*Work order:* Return the passage of the Fauci coronavirus warning article between "He continued to" and "US from Europe.", inclusive, copied exactly.

Coronavirus: US shutdowns and working from home could last '8 weeks or more', top health official warns

Clark Mindock
New York
Friday 13 March 2020 14:26 GMT
Dr Anthony Fauci says people should be prepared to work from home for eight weeks

A top US health official says Americans should prepare for nearly two months or more of shutdowns and working from home as the deadly coronavirus spreads throughout the country.

“It’s certainly going to get worse before it gets better,” Dr Anthony Fauci, the director of the National Institute of Allergy and Infectious Diseases with the the National Institutes of Health, said during an interview on Good Morning America.

He continued to say Americans could see “eight weeks or more” of shutdowns and working from home as the virus surges in communities across the country.

The Friday morning warning came just days after the World Health Organisation declared the outbreak to be a pandemic, and after Donald Trump announced a travel ban on non-Americans travelling to the US from Europe.

There have been over 1,700 confirmed cases of the virus in the United States so far, although critics have suggested the rate may be much higher. A shortage of testing kits have led some to note that there may be many more people infected, but it would be impossible to know for sure without confirmation.

There have been 40 deaths from the virus in the United States, including 31 in Washington State — which has so-far been the epicentre of the outbreak in the country — as well as four dead in California, tw dead in Florida, one dead in New Jersey and one dead in Georgia.

The warning from Dr Fauci represent something of an escalation in urgency for the health official, who days ago noted that Americans need to be prepared for a crisis, but said he does not think the US would implement an air tight block on travel into and out of the country.

"We have to be realistic. I don’t think it would be as draconian as nobody in or nobody out," he said.

He continued: "But if we continue to get cases like this, particularly at the community level, there will be what we call 'mitigation,' where we have to essentially do social distancing, keep people out of crowded places, take a look at seriousness, do you really need to travel, and I think it’s particularly important among the most vulnerable."

*Excerpted records:*
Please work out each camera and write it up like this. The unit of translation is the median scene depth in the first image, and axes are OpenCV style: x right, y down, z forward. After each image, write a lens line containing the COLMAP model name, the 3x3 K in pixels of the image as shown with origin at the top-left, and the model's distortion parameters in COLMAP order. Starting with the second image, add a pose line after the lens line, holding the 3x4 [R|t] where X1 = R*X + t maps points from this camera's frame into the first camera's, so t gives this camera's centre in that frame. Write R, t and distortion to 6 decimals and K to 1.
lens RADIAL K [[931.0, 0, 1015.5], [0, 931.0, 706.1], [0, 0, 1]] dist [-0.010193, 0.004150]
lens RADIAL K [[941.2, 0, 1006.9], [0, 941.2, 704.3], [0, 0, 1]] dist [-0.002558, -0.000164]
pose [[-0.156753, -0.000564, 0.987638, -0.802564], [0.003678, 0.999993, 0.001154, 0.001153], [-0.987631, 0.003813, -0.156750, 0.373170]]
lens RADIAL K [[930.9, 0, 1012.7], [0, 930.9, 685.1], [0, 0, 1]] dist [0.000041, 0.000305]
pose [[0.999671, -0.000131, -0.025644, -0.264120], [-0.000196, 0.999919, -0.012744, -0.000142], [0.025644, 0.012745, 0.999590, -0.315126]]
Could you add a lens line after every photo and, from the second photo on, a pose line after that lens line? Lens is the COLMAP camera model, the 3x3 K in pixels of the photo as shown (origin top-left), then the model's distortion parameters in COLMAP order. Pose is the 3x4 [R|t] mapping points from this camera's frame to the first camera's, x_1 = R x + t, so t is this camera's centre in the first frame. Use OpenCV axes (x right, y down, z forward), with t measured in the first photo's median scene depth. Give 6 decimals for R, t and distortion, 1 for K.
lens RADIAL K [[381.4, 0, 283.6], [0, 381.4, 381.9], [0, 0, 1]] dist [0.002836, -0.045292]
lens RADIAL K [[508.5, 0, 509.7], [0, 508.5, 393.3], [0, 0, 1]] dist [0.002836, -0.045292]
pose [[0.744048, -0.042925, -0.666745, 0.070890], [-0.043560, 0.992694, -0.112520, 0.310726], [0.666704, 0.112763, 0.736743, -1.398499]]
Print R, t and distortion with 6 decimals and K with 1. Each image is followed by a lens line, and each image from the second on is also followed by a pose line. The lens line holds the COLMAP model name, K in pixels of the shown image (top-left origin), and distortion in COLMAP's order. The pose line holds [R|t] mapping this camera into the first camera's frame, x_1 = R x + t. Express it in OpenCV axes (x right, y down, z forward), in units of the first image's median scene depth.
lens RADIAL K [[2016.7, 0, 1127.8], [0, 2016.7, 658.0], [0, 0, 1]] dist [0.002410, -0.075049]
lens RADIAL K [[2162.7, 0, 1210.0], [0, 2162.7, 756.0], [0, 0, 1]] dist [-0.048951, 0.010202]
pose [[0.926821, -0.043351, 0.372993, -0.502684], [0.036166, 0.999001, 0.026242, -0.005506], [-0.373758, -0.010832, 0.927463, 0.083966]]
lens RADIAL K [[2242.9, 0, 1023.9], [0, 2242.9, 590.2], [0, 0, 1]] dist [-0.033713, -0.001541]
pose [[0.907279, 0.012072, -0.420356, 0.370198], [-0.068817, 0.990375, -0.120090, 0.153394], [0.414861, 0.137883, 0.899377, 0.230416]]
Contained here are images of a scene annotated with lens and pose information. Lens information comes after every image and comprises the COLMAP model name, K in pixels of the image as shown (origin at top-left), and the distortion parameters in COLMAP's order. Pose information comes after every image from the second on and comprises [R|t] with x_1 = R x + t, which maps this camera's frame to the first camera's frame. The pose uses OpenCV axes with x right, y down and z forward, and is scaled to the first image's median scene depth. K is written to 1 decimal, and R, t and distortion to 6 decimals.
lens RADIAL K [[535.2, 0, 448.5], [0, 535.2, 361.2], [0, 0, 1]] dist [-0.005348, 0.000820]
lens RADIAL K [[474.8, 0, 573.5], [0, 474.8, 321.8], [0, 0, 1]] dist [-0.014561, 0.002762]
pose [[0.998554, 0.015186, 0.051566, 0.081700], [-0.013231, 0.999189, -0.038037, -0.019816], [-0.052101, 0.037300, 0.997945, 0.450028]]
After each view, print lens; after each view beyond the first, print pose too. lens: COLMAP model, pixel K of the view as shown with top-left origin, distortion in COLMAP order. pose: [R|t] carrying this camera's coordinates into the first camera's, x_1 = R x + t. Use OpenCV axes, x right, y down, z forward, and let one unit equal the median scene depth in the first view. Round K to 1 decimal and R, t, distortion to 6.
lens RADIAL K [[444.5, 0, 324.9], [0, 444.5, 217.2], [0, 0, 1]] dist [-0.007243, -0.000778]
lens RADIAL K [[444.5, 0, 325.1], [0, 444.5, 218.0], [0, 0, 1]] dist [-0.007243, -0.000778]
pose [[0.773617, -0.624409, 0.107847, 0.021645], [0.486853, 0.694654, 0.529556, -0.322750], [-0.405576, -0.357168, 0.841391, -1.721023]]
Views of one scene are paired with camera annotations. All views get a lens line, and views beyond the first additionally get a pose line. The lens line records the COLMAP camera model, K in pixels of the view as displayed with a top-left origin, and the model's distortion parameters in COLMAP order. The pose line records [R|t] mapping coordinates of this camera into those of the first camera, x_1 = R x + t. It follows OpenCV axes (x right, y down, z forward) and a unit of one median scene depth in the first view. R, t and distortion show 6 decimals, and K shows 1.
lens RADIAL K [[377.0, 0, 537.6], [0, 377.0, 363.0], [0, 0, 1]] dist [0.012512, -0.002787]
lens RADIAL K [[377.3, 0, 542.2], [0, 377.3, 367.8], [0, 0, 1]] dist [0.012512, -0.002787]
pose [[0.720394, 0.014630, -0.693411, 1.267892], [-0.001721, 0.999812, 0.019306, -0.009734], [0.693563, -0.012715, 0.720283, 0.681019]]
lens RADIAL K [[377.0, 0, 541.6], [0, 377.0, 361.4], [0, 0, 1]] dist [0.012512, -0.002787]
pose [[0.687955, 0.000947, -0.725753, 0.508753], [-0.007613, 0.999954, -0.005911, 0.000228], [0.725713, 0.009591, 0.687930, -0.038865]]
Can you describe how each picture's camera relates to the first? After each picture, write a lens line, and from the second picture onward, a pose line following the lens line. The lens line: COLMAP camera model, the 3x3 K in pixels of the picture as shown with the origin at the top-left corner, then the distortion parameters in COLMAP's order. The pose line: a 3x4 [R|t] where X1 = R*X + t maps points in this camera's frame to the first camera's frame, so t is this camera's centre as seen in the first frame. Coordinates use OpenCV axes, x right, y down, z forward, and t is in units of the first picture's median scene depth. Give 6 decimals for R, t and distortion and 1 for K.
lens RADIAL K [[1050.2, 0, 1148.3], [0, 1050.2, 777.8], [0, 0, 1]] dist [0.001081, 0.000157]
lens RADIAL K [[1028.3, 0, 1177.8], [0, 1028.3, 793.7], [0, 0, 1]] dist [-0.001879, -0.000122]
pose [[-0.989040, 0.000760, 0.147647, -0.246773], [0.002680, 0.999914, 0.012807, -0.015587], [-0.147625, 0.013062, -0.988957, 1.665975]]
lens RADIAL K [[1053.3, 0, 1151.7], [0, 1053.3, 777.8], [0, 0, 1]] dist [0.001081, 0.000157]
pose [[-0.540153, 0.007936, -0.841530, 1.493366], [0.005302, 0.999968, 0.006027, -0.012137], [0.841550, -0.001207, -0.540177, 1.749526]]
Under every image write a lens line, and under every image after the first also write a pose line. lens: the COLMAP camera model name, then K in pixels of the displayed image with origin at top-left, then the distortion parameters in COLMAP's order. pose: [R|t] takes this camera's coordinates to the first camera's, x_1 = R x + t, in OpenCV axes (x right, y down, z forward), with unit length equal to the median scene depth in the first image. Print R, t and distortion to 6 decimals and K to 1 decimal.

*Exercise solution:*
He continued to say Americans could see “eight weeks or more” of shutdowns and working from home as the virus surges in communities across the country.

The Friday morning warning came just days after the World Health Organisation declared the outbreak to be a pandemic, and after Donald Trump announced a travel ban on non-Americans travelling to the US from Europe.